Les dirigeants mettent le cap sur les marchés émergents, mais les Canadiens demeurent prudents, selon Ernst & Young
(Montréal, le 5 décembre 2011) Près de 40 % des entreprises partout dans le monde planifient déplacer une part de l’investissement étranger des marchés développés vers les marchés émergents d’ici cinq ans, selon le dernier article du Economist Intelligence Unit Le Canada dans une économie mondialisée : une perspective d’investissement, commandité par Ernst & Young.
Cette tendance a des répercussions importantes non seulement sur les sociétés canadiennes dans leur rôle d’investisseurs, mais aussi pour le Canada comme destination de l’investissement.
«Les marchés émergents représentent plus de la moitié de tous les investissements directs mondiaux aujourd’hui, ce qui démontre une tendance toujours à la hausse qui devrait se poursuivre», dit Luc Charbonneau, associé des Services de certification et leader des Services à l’entrepreneuriat d’Ernst & Young pour le Québec, qui souligne l’attrait d’une prévision de croissance de 6 % pour ces marchés en 2012 par rapport à seulement 1,7 % dans les marchés développés. «Les sociétés canadiennes ne pourront que bénéficier de cette tendance comme investisseurs, mais elles ne sont pas prêtes à abandonner la stabilité et le contexte commercial favorable offerts par les marchés nationaux et développés.»
Le sondage, qui a interrogé 195 dirigeants du Canada et d’autres pays, révèle que 40 % de ceux qui investissent déjà dans les marchés en développement prévoient une hausse de 20 % ou plus en bénéfices provenant des investissements étrangers cette année. Parallèlement, il démontre que tout le monde ne se précipite pas pour suivre la tendance; 34 % des entreprises interrogées n’ont aucune intention de déplacer leurs investissements des marchés en développement vers les marchés émergents au cours des cinq prochaines années.
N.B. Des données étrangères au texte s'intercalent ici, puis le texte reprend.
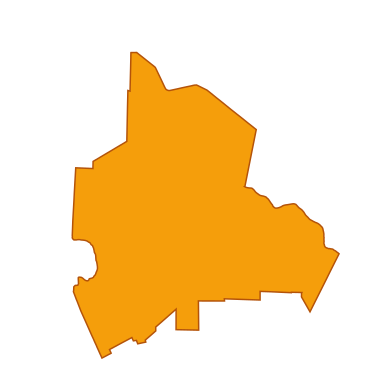 the district of Río Hondo, Santiago del Estero, Argentina, rotated 350°
{"feature_id": "61730980B3191379670925", "entity_name": "Río Hondo", "entity_type": "district", "adm_level": 2, "iso_a3": "ARG", "parent_name": "Argentina", "parent_adm1": "Santiago del Estero", "projection": "orthographic", "projection_center": [-64.73, -27.436], "detail": "fine", "context": "isolated", "style": "filled", "palette": "amber", "viewbox_px": 384, "rotation_deg": 350, "n_neighbors": 0, "source": "geoboundaries", "source_scale": "gbopen_adm2", "svg_char_len": 3875}
<svg xmlns="http://www.w3.org/2000/svg" viewBox="0 0 384 384"><g transform="rotate(350 192 192)"><path d="M74.5,339.9L78.6,338.6L81.9,337.5L83.0,337.2L84.2,336.8L84.4,336.7L83.4,332.8L97.3,328.2L107.5,324.9L108.4,328.4L111.5,328.5L112.1,331.6L112.2,332.1L120.2,331.8L120.4,331.8L120.3,329.7L126.5,326.0L132.2,322.5L132.2,322.4L132.8,318.8L132.8,318.7L140.1,314.3L156.0,304.6L152.4,324.8L174.6,329.2L179.4,300.4L205.1,305.0L205.3,302.8L240.3,310.2L241.8,301.7L250.8,303.6L259.3,305.5L272.3,308.4L272.4,308.0L280.5,309.6L282.7,310.1L282.3,310.6L281.6,314.3L287.4,330.5L309.4,300.9L313.8,294.9L319.6,287.1L326.1,278.4L325.6,277.8L325.2,277.2L324.7,276.8L324.3,276.4L324.0,275.9L323.6,275.6L323.2,275.0L322.9,274.8L322.4,274.4L321.9,274.0L321.5,273.7L321.1,273.1L320.6,272.7L319.7,272.3L318.9,272.2L318.4,271.9L317.7,271.6L317.1,271.6L316.5,271.4L315.6,270.8L315.0,270.5L314.6,270.3L313.9,269.6L313.5,269.1L313.3,268.5L313.2,268.1L313.2,267.1L313.1,266.5L313.0,265.8L313.0,265.1L313.2,264.6L313.5,263.5L313.6,262.4L313.7,261.6L313.8,260.9L314.1,260.0L314.1,259.0L314.2,258.2L314.5,256.7L314.6,255.7L314.6,254.5L314.6,253.7L314.5,252.6L314.5,251.6L314.4,250.2L314.0,249.5L313.8,248.8L313.0,247.8L312.5,247.0L312.0,246.3L311.3,245.6L310.9,245.2L310.5,244.8L309.8,244.3L309.2,243.9L308.1,243.3L307.4,242.7L306.6,242.2L305.7,241.4L304.9,240.8L303.2,239.4L302.4,238.2L301.7,237.0L300.8,235.8L299.9,234.5L299.3,233.0L298.7,231.4L298.0,230.2L297.4,229.1L296.4,227.9L295.4,226.9L294.6,226.1L293.8,224.9L293.1,223.7L292.1,222.2L290.8,221.5L289.8,221.2L288.2,221.1L286.9,221.1L285.8,221.1L284.2,221.1L281.6,221.0L280.1,221.1L278.7,221.4L277.9,221.8L276.5,222.2L274.9,222.5L273.5,222.6L272.0,222.5L271.2,222.3L270.0,221.2L269.8,220.8L269.2,220.0L269.0,218.8L268.3,217.5L267.7,216.3L267.0,214.7L266.2,212.9L265.7,212.0L264.9,211.1L264.2,210.0L263.4,209.4L262.1,208.7L261.5,208.4L260.4,208.0L259.0,207.4L258.0,206.8L257.0,205.7L256.4,205.1L255.7,204.4L255.0,203.6L254.7,203.2L254.0,202.0L253.7,201.3L253.2,200.5L252.6,199.7L251.8,198.8L251.2,198.5L250.1,198.2L249.2,198.0L248.2,197.7L246.9,197.2L246.3,196.9L245.5,196.5L245.0,196.0L244.9,195.9L245.0,195.9L266.1,141.7L258.6,133.2L250.8,124.3L250.3,123.8L248.3,121.5L244.9,117.7L244.3,117.0L234.2,105.4L232.3,103.3L229.4,99.9L224.5,94.3L224.1,94.0L216.2,88.2L215.6,87.8L215.0,87.4L214.6,87.4L213.5,87.2L211.3,87.2L211.2,87.3L210.9,87.3L204.6,87.5L199.2,87.7L195.6,87.9L187.6,88.2L186.3,87.9L185.4,87.4L184.7,86.8L184.2,86.4L184.1,86.1L183.6,84.9L183.0,82.8L181.1,75.8L177.7,63.6L177.5,63.0L177.2,62.5L164.4,48.0L164.1,47.7L163.2,46.7L162.8,46.2L162.6,46.0L162.5,45.8L162.1,45.5L161.8,45.0L160.9,44.9L160.5,44.8L156.1,44.1L155.8,45.3L155.8,45.5L155.7,45.9L155.6,46.5L155.4,47.3L155.2,48.6L153.0,59.6L149.6,76.4L148.5,81.9L146.5,80.9L143.2,97.3L142.1,102.9L136.6,130.8L99.9,144.7L98.5,151.7L81.7,148.0L76.1,171.8L74.4,179.3L69.6,199.8L67.9,207.7L66.5,214.2L66.5,214.9L66.1,216.4L66.6,217.7L67.4,218.7L68.2,218.8L69.8,219.1L71.4,219.1L73.5,219.5L74.2,219.9L76.6,220.5L78.3,221.1L79.7,221.8L80.0,222.0L80.7,222.6L81.5,223.4L82.6,224.1L83.4,226.0L83.6,226.4L84.7,227.5L84.9,228.8L85.2,229.6L85.3,230.4L85.4,231.8L85.4,233.0L85.4,234.2L85.4,234.6L86.1,236.5L86.1,238.2L85.9,239.8L85.8,240.7L85.6,242.6L85.9,243.7L86.0,244.3L86.0,246.9L85.9,249.2L85.6,251.1L85.0,252.5L83.6,254.6L83.0,255.8L82.2,256.9L80.8,257.9L80.1,258.9L78.8,259.4L77.0,259.5L75.8,259.6L75.3,260.5L74.0,261.4L72.5,261.0L71.6,260.4L70.5,259.3L69.7,258.2L68.7,257.2L67.9,256.7L67.0,256.5L66.0,256.2L65.7,256.3L65.2,256.5L64.9,257.7L64.6,260.4L64.4,261.6L64.4,262.4L63.3,264.0L60.8,263.7L59.2,264.8L59.1,265.0L58.4,268.2L57.9,269.6L58.3,271.6L59.5,278.0L59.9,279.7L61.9,289.9L64.6,300.6L66.1,306.6L68.1,314.7L68.8,317.4L69.4,319.6L69.5,320.0L69.9,321.8L70.6,324.5L71.1,326.3L71.6,328.6L72.8,333.2L72.8,333.3L74.5,339.9Z" fill="#f59e0b" stroke="#b45309" stroke-width="1.5"/></g></svg>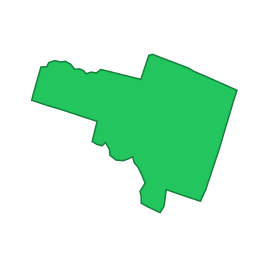 Morro Reuter, Rio Grande do Sul, Brazil (Natural Earth projection), rotated 191°
{"feature_id": "56859067B6764264702080", "entity_name": "Morro Reuter", "entity_type": "district", "adm_level": 2, "iso_a3": "BRA", "parent_name": "Brazil", "parent_adm1": "Rio Grande do Sul", "projection": "natural_earth1", "projection_center": [-51.038, -29.513], "detail": "fine", "context": "isolated", "style": "filled", "palette": "green", "viewbox_px": 256, "rotation_deg": 191, "n_neighbors": 0, "source": "geoboundaries", "source_scale": "gbopen_adm2", "svg_char_len": 821}
<svg xmlns="http://www.w3.org/2000/svg" viewBox="0 0 256 256"><g transform="rotate(191 128 128)"><path d="M117.9,205.0L121.4,203.4L124.7,178.2L165.9,180.3L169.4,176.0L175.0,175.8L179.3,173.3L182.6,175.8L186.7,176.8L191.5,175.5L196.7,179.8L202.3,181.5L206.7,180.0L213.1,180.1L218.3,177.0L219.5,172.6L225.1,171.3L227.5,143.1L227.8,136.8L211.3,134.7L196.8,133.3L176.4,130.7L159.6,128.6L160.6,107.9L155.1,105.9L149.9,105.6L147.3,109.4L142.1,103.4L140.5,97.7L133.5,94.2L126.4,95.0L121.8,97.7L118.0,100.6L115.2,95.0L110.9,91.7L105.8,85.0L100.7,77.2L104.1,68.0L102.1,63.5L100.7,56.8L94.0,54.5L80.3,51.0L77.7,58.0L78.7,74.8L60.6,72.2L42.9,69.9L39.9,82.4L39.1,88.7L35.6,115.7L34.6,123.2L29.4,176.8L28.2,185.8L60.2,193.2L74.1,196.2L80.1,198.4L109.2,203.4L117.9,205.0Z" fill="#22c55e" stroke="#15803d" stroke-width="1.5"/></g></svg>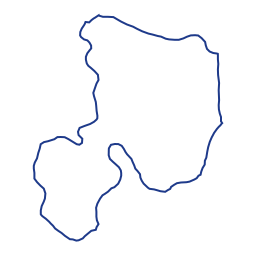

Bien que les dirigeants canadiens soient attirés par des marchés plus grands ou des marchés en croissance pour impartir leur production ou pénétrer de nouveaux marchés, ils demeurent davantage enclins à investir dans les marchés développés, évoquant des préoccupations relatives à l’instabilité politique et économique, des doutes sur les rendements potentiels et les défis posés par la main-d’œuvre des économies émergentes.
M. Charbonneau valorise une approche réfléchie des possibilités des marchés en développement, en rappelant que les sociétés canadiennes qui cherchent à investir à l’étranger ne devraient pas juste suivre la dernière mode ou le marché présentant la plus forte croissance. «Il est peu probable que les sociétés canadiennes gagneront si elles suivent le mouvement ou adoptent une attitude du “moi aussi”. L’expansion vers un marché en développement requiert une stratégie taillée sur mesure et une évaluation attentive de la meilleure association entre les offres et gammes de produits uniques de l’entreprise et les ressources actuelles et futures de chaque marché.»
En ce qui concerne la propre position du Canada comme destination d’investissement privilégiée pour les sociétés non canadiennes en quête d’expansion, M. Charbonneau dit que les Canadiens ne devraient pas s’inquiéter de perdre leur position à l’avantage des marchés en développement. «On pourrait penser que ce virage devrait sonner l’alarme pour les Canadiens qui espèrent attirer des investissements de sociétés non canadiennes, mais en fait, le Canada est destiné à bien s’en sortir grâce à un déplacement accéléré du centre de gravité économique mondial des pays développés vers les pays en développement.»
Pour la plupart des participants au sondage, un contexte d’affaires favorable demeure un critère essentiel pour évaluer les cibles, en donnant aux pays développés l’avantage par rapport aux pays en développement pour attirer les investisseurs. Ceci est particulièrement le cas pour le Canada étant donné son accès facile au marché des États-Unis grâce à l’ALENA, son contexte d’affaires stable, sa longue tradition d’accueil des investisseurs étrangers de même qu’une croissance plus vive que dans tout autre pays du G7.
Pour qu’il demeure concurrentiel, M. Charbonneau avertit cependant que le «Canada doit continuer à promouvoir avec dynamisme son image de destination attrayante pour les investissements, à attirer activement les investissements étrangers, à fournir un environnement réglementaire favorable et à privilégier une culture entrepreneuriale». Un tiers seulement des répondants considèrent que le Canada présente des perspectives de croissance de marché supérieures et très peu d’entre eux, dont des Canadiens, ont le sentiment qu’il offre une solide culture entrepreneuriale.
Dans un contexte macroéconomique instable, la meilleure stratégie du Canada est de continuer à promouvoir son potentiel entrepreneurial pour attirer les investissements et soutenir les stratégies de croissance de ses sociétés, à l’échelle nationale et internationale.